What you need to do:
From the entries below, output the line with "4: (531, 673, 8.56)" and each following line up to and including the line with "23: (769, 375, 19.11)", exactly as written.
***
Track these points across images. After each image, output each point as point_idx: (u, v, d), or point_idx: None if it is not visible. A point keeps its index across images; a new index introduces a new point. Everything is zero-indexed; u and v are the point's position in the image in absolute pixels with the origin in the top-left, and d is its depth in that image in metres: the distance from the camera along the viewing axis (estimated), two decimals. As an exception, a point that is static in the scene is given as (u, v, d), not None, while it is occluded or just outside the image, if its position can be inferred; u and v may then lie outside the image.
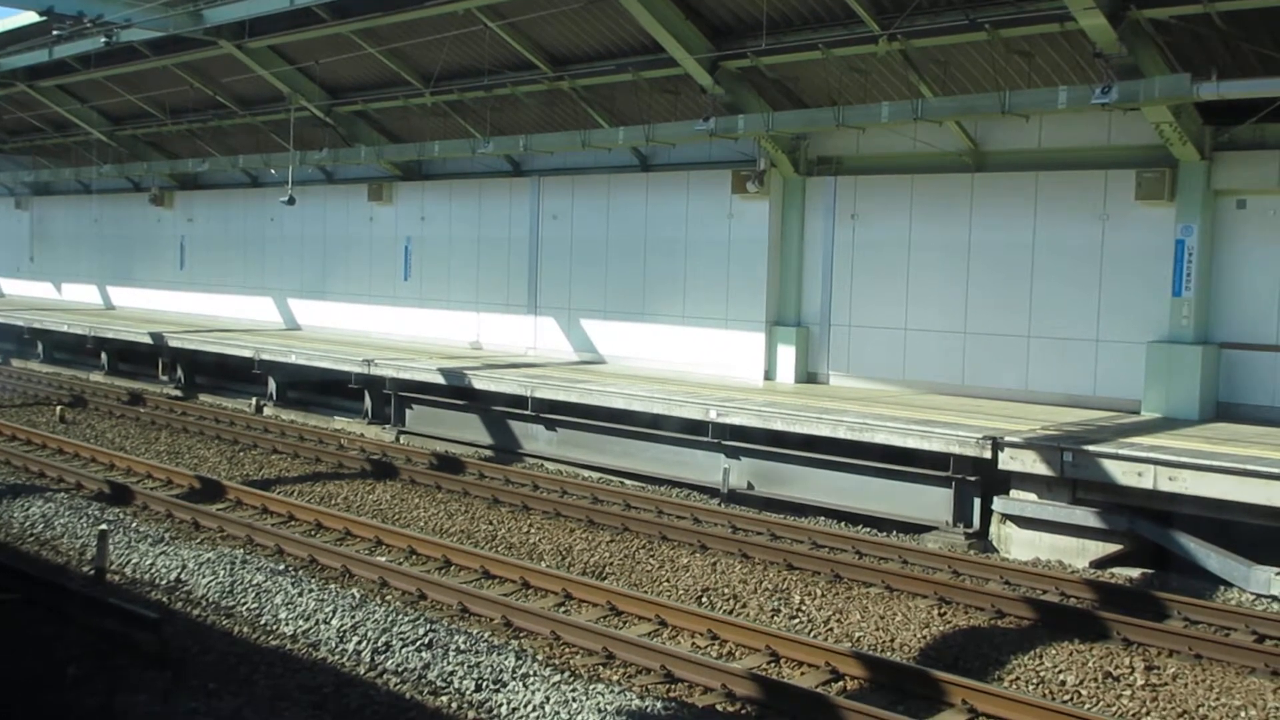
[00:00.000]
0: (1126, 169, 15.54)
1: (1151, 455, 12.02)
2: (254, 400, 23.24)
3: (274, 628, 9.83)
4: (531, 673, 8.56)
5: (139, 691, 7.94)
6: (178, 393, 25.12)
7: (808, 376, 18.91)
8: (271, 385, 23.11)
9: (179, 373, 25.66)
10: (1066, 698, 8.91)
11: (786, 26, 16.95)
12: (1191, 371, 14.93)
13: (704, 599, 11.33)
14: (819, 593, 11.37)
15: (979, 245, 17.08)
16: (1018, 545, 13.05)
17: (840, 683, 9.02)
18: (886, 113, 15.85)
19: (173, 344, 25.36)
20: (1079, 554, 12.59)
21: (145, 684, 8.11)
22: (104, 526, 11.86)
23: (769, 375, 19.11)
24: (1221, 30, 13.79)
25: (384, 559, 12.14)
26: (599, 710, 7.90)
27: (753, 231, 19.25)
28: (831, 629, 10.47)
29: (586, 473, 17.05)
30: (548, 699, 8.11)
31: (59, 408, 22.01)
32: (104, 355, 28.03)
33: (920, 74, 16.31)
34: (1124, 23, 13.49)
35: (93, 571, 11.10)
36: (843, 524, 14.25)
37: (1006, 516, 13.21)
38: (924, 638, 10.13)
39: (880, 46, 15.93)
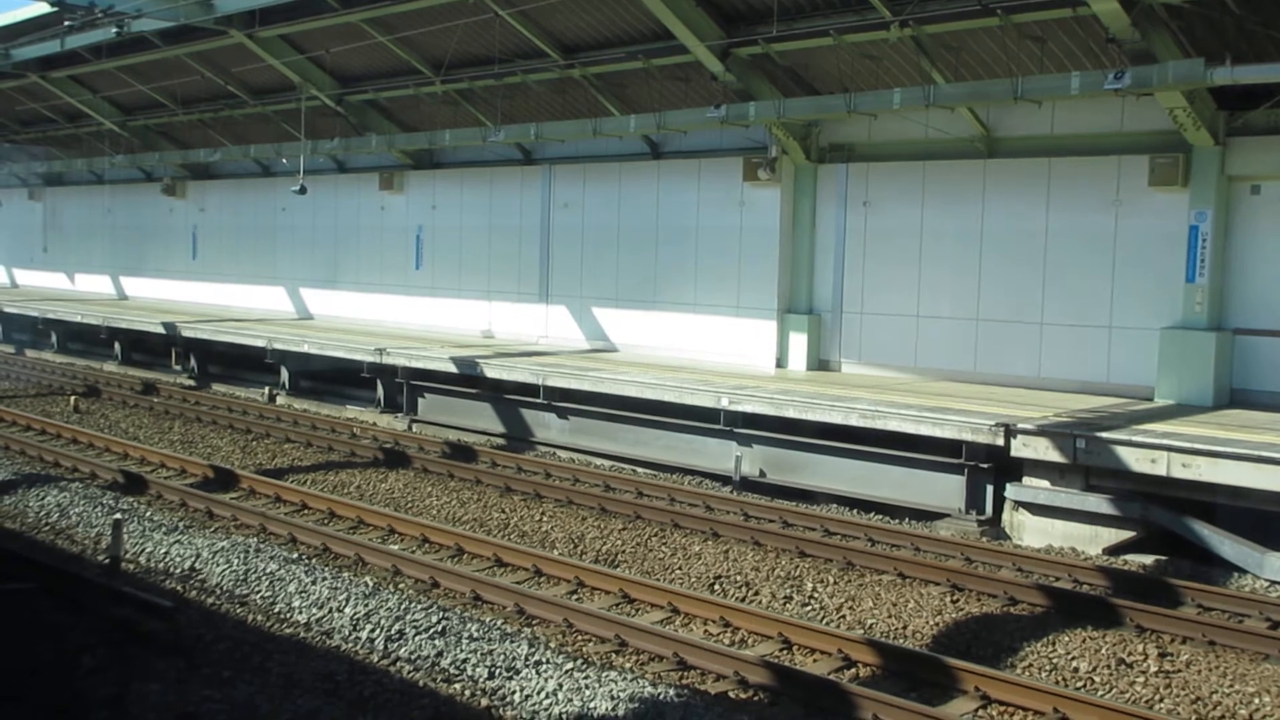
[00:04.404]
0: (1140, 155, 15.47)
1: (1165, 442, 11.98)
2: (267, 390, 23.29)
3: (287, 616, 9.87)
4: (544, 660, 8.57)
5: (153, 680, 7.98)
6: (191, 382, 25.20)
7: (820, 364, 18.89)
8: (284, 374, 23.16)
9: (192, 362, 25.75)
10: (1079, 684, 8.90)
11: (798, 13, 16.89)
12: (1205, 358, 14.88)
13: (716, 586, 11.34)
14: (831, 580, 11.37)
15: (991, 232, 17.03)
16: (1030, 532, 13.03)
17: (853, 670, 9.02)
18: (898, 99, 15.79)
19: (186, 334, 25.44)
20: (1092, 541, 12.57)
21: (159, 672, 8.15)
22: (118, 516, 11.90)
23: (781, 363, 19.10)
24: (1235, 14, 13.70)
25: (397, 547, 12.17)
26: (612, 697, 7.91)
27: (764, 219, 19.22)
28: (844, 616, 10.47)
29: (599, 461, 17.07)
30: (560, 686, 8.12)
31: (73, 397, 22.10)
32: (117, 345, 28.12)
33: (932, 60, 16.24)
34: (1137, 7, 13.41)
35: (107, 560, 11.14)
36: (855, 511, 14.24)
37: (1019, 503, 13.19)
38: (936, 625, 10.12)
39: (892, 33, 15.87)
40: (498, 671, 8.46)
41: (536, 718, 7.87)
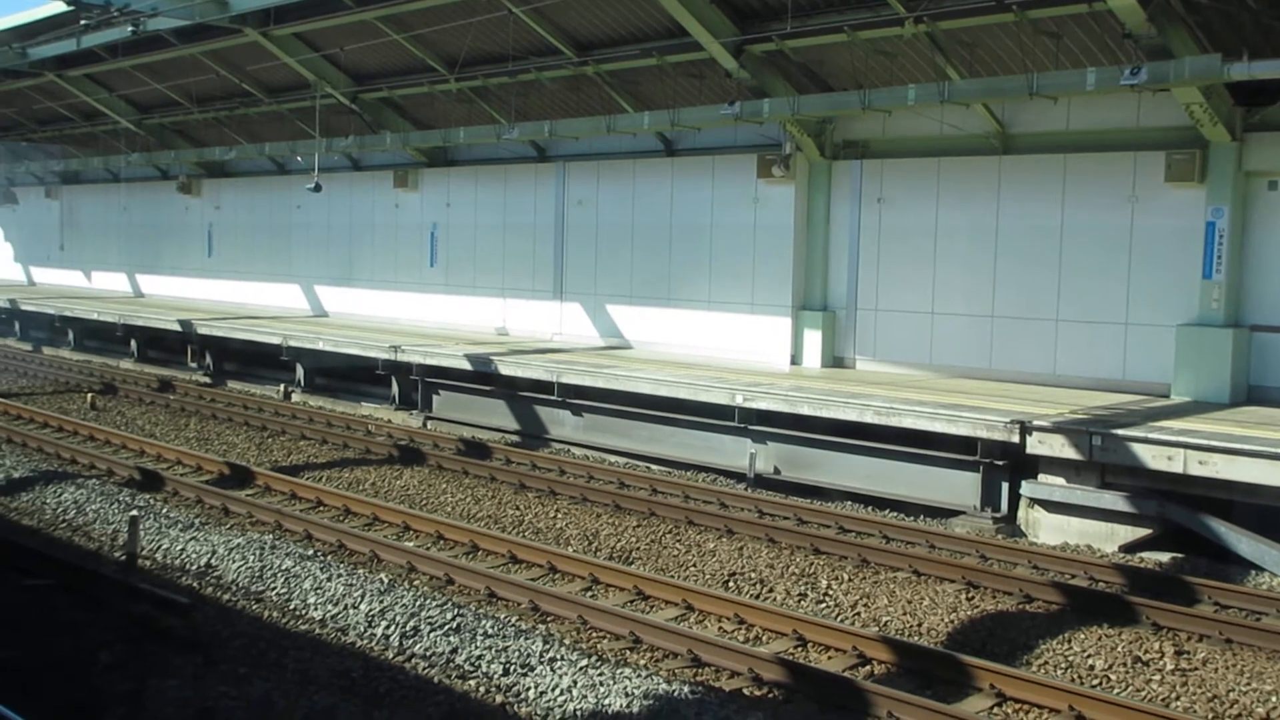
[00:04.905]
0: (1156, 151, 15.39)
1: (1181, 439, 11.93)
2: (282, 386, 23.36)
3: (303, 612, 9.90)
4: (559, 657, 8.59)
5: (170, 676, 8.02)
6: (206, 379, 25.29)
7: (834, 361, 18.86)
8: (299, 372, 23.23)
9: (208, 360, 25.83)
10: (1095, 682, 8.87)
11: (812, 9, 16.86)
12: (1222, 355, 14.80)
13: (731, 583, 11.33)
14: (846, 577, 11.35)
15: (1006, 228, 16.97)
16: (1046, 529, 12.99)
17: (867, 667, 9.01)
18: (913, 95, 15.75)
19: (201, 331, 25.53)
20: (1108, 538, 12.53)
21: (176, 668, 8.19)
22: (135, 512, 11.96)
23: (795, 360, 19.07)
24: (1252, 9, 13.63)
25: (412, 544, 12.20)
26: (626, 694, 7.92)
27: (778, 216, 19.19)
28: (858, 613, 10.46)
29: (613, 458, 17.07)
30: (575, 683, 8.14)
31: (90, 395, 22.20)
32: (133, 343, 28.24)
33: (947, 56, 16.19)
34: (1153, 2, 13.35)
35: (124, 557, 11.20)
36: (869, 508, 14.22)
37: (1034, 501, 13.15)
38: (951, 622, 10.11)
39: (906, 29, 15.82)
40: (512, 668, 8.48)
41: (551, 714, 7.89)
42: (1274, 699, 8.49)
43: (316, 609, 9.91)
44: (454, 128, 22.94)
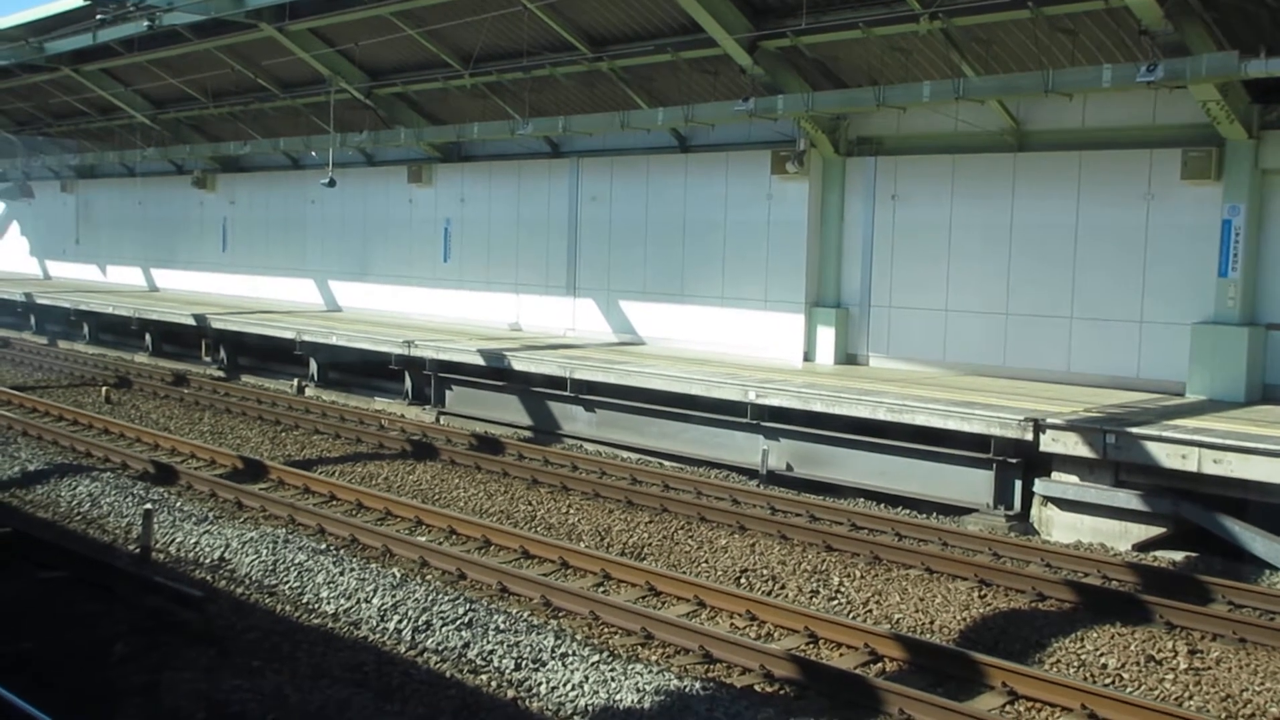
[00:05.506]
0: (1172, 148, 15.32)
1: (1196, 438, 11.89)
2: (296, 381, 23.42)
3: (316, 606, 9.93)
4: (570, 652, 8.60)
5: (184, 668, 8.05)
6: (221, 374, 25.38)
7: (847, 358, 18.83)
8: (313, 366, 23.29)
9: (222, 354, 25.92)
10: (1108, 681, 8.85)
11: (826, 5, 16.81)
12: (1237, 353, 14.73)
13: (743, 580, 11.33)
14: (858, 574, 11.35)
15: (1021, 225, 16.92)
16: (1059, 528, 12.96)
17: (879, 664, 9.01)
18: (928, 92, 15.69)
19: (215, 325, 25.61)
20: (1121, 537, 12.49)
21: (190, 661, 8.22)
22: (149, 506, 12.01)
23: (808, 357, 19.05)
24: (1270, 6, 13.55)
25: (424, 539, 12.23)
26: (637, 690, 7.92)
27: (792, 212, 19.16)
28: (870, 611, 10.45)
29: (625, 453, 17.08)
30: (586, 678, 8.15)
31: (104, 388, 22.29)
32: (148, 337, 28.35)
33: (962, 53, 16.14)
34: (1170, -1, 13.31)
35: (138, 550, 11.25)
36: (882, 505, 14.21)
37: (1048, 499, 13.12)
38: (964, 620, 10.09)
39: (921, 25, 15.77)
40: (524, 663, 8.50)
41: (562, 709, 7.90)
42: (1288, 699, 8.47)
43: (329, 603, 9.94)
44: (468, 123, 22.93)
***
Answer box:
4: (531, 673, 8.56)
5: (139, 691, 7.94)
6: (178, 393, 25.12)
7: (808, 376, 18.91)
8: (271, 385, 23.11)
9: (179, 373, 25.66)
10: (1066, 698, 8.91)
11: (786, 26, 16.95)
12: (1191, 371, 14.93)
13: (704, 599, 11.33)
14: (819, 593, 11.37)
15: (979, 245, 17.08)
16: (1018, 545, 13.05)
17: (840, 683, 9.02)
18: (886, 113, 15.85)
19: (173, 344, 25.36)
20: (1079, 554, 12.59)
21: (145, 684, 8.11)
22: (104, 526, 11.86)
23: (769, 375, 19.11)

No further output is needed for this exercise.